→ **Written task**:
Copy, from the entries below, each line in which the string "primitives" appears.

━━━ Provided information ━━━

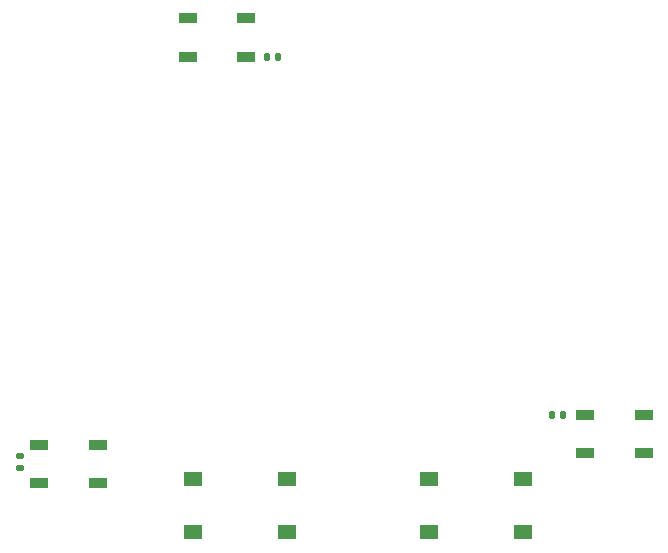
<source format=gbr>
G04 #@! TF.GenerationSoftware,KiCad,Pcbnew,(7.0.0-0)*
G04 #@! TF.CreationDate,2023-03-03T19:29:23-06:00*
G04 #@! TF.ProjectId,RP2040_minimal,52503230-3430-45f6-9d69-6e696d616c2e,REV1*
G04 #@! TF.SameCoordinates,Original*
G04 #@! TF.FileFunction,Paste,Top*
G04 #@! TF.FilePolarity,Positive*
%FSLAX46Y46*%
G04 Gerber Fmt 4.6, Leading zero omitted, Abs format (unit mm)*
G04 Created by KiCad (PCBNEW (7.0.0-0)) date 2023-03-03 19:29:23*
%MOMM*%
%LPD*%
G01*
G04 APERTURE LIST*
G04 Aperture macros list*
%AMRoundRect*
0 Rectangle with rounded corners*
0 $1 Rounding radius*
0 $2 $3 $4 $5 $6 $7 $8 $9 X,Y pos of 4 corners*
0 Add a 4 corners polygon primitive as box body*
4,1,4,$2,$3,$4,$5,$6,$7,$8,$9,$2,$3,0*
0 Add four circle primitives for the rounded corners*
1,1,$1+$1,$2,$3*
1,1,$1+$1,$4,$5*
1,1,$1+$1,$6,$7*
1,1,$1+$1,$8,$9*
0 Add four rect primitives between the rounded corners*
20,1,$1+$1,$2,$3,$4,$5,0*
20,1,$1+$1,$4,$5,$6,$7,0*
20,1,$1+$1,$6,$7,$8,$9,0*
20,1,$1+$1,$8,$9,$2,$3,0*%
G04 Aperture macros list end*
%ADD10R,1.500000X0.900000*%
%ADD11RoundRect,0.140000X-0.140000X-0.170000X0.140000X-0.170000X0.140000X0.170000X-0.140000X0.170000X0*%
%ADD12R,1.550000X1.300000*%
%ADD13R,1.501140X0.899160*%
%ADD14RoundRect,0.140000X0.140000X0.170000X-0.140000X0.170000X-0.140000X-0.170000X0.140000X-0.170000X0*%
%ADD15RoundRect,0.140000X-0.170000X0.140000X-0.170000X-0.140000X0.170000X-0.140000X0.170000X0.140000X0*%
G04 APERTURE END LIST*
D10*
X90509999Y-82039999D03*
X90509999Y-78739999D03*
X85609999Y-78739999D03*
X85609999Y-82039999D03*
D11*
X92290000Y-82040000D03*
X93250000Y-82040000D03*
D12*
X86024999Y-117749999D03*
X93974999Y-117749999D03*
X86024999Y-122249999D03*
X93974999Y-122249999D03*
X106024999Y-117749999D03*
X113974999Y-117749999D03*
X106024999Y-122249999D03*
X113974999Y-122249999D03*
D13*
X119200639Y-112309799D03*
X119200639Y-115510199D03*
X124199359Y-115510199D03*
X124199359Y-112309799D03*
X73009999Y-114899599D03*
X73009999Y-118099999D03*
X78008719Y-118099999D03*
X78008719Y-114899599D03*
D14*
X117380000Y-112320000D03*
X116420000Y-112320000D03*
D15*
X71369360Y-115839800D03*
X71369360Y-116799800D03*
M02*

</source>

━━━
━━━ Provided information ━━━

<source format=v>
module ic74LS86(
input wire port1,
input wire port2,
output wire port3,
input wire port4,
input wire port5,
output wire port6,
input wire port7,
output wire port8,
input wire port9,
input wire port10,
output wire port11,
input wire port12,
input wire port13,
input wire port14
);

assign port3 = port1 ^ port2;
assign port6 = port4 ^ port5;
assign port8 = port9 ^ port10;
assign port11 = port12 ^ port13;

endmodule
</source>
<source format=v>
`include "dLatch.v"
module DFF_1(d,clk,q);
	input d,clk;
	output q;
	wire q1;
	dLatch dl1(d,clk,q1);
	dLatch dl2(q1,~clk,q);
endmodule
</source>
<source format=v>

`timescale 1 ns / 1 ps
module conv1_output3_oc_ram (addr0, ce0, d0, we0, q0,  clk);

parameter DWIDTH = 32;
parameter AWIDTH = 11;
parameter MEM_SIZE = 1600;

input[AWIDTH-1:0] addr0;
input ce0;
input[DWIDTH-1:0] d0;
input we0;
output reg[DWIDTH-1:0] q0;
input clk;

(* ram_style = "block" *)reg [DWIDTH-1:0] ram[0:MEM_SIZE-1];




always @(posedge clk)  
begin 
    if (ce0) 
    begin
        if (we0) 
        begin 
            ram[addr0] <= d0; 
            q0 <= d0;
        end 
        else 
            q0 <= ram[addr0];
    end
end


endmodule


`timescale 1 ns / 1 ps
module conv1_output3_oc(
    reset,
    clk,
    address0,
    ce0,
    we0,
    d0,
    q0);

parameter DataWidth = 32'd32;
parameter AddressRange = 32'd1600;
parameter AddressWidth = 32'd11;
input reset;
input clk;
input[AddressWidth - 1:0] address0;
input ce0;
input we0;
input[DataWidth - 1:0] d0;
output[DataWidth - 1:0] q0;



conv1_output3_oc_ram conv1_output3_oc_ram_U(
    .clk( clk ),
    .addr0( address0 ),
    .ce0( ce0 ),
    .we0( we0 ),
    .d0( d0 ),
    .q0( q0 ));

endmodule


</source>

━━━
━━━ Provided information ━━━

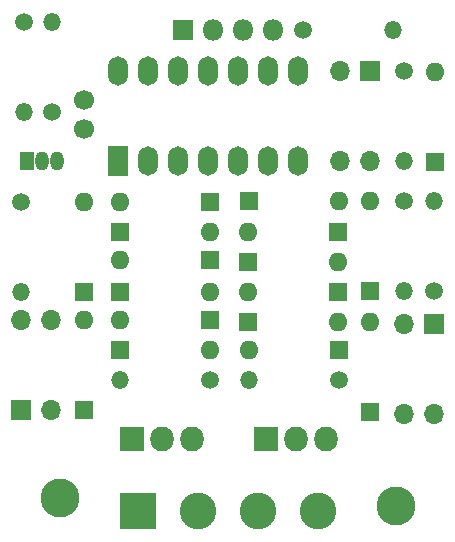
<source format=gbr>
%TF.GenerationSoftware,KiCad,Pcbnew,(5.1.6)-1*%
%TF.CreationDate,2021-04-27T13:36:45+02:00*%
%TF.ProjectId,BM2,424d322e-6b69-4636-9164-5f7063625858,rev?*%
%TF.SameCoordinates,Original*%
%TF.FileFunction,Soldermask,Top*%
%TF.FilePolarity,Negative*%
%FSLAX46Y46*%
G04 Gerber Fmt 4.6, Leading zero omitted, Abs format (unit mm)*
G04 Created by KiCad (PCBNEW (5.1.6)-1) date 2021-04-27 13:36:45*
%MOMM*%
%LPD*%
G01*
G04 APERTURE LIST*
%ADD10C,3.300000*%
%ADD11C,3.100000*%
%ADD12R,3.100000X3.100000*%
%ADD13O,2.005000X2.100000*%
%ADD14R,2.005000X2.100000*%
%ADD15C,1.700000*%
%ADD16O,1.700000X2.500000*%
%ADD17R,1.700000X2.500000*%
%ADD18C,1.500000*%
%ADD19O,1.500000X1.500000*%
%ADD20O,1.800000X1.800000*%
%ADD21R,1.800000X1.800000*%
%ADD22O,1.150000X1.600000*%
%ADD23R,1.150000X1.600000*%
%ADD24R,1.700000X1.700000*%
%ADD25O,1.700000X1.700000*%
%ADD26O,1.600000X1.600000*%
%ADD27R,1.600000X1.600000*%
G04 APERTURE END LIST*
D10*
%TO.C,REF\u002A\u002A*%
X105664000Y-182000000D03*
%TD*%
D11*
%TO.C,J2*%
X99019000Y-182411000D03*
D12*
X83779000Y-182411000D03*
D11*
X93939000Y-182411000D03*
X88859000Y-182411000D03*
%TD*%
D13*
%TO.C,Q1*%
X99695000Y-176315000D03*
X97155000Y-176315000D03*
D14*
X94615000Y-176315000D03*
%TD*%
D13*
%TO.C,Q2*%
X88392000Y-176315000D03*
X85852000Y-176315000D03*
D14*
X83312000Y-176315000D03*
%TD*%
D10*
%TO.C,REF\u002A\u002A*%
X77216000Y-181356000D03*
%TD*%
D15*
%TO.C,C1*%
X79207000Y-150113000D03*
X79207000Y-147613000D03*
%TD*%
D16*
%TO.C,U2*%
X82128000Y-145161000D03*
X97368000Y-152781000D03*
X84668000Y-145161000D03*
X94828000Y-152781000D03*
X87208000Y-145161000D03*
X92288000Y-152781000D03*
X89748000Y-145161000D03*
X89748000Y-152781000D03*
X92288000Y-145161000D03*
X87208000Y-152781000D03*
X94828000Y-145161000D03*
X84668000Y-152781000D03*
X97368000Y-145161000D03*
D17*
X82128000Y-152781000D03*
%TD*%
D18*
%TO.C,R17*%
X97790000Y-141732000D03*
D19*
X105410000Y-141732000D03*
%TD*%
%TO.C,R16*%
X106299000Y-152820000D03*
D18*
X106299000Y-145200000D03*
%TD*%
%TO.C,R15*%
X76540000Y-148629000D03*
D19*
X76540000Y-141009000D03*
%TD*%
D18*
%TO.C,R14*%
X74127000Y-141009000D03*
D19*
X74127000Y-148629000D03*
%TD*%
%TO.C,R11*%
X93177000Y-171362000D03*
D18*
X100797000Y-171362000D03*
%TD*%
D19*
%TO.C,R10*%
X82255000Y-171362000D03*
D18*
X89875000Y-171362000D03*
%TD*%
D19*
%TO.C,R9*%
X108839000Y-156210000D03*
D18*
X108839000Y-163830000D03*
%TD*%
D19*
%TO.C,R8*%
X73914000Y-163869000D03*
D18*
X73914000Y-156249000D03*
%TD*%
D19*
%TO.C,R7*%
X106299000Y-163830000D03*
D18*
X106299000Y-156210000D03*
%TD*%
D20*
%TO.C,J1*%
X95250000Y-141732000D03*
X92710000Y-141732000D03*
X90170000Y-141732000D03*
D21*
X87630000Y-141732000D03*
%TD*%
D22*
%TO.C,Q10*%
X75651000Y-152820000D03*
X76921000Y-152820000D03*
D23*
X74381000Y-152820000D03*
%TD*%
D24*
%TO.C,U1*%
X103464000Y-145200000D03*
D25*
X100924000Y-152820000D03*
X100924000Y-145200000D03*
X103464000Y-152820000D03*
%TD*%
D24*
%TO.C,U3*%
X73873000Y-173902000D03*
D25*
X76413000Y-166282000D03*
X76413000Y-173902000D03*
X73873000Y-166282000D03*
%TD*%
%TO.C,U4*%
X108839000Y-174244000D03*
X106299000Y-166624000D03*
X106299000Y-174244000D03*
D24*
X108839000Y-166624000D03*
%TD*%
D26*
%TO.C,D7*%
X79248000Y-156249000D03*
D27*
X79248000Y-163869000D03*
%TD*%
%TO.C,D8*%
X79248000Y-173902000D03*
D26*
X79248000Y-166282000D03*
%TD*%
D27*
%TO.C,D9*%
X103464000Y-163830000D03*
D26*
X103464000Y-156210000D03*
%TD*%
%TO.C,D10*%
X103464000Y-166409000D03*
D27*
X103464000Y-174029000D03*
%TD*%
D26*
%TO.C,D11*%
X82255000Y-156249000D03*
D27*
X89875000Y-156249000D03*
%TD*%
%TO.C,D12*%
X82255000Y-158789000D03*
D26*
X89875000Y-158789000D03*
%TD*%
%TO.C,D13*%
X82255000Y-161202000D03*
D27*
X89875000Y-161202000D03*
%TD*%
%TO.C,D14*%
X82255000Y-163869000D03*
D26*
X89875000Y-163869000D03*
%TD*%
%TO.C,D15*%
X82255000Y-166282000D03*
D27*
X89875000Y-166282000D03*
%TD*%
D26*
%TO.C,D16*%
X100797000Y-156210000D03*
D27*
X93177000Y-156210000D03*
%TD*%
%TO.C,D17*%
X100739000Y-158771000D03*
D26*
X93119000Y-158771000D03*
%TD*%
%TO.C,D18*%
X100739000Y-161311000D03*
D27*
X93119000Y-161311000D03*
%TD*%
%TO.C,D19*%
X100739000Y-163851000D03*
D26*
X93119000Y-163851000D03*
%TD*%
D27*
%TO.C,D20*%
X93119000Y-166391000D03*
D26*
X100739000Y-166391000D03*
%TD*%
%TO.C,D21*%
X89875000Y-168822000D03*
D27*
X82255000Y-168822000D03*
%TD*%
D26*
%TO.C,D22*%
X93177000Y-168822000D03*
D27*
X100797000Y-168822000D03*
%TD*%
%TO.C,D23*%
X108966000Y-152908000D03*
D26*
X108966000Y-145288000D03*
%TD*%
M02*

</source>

━━━

→ **Task solution**:
0 Add four circle primitives for the rounded corners*
0 Add four rect primitives between the rounded corners*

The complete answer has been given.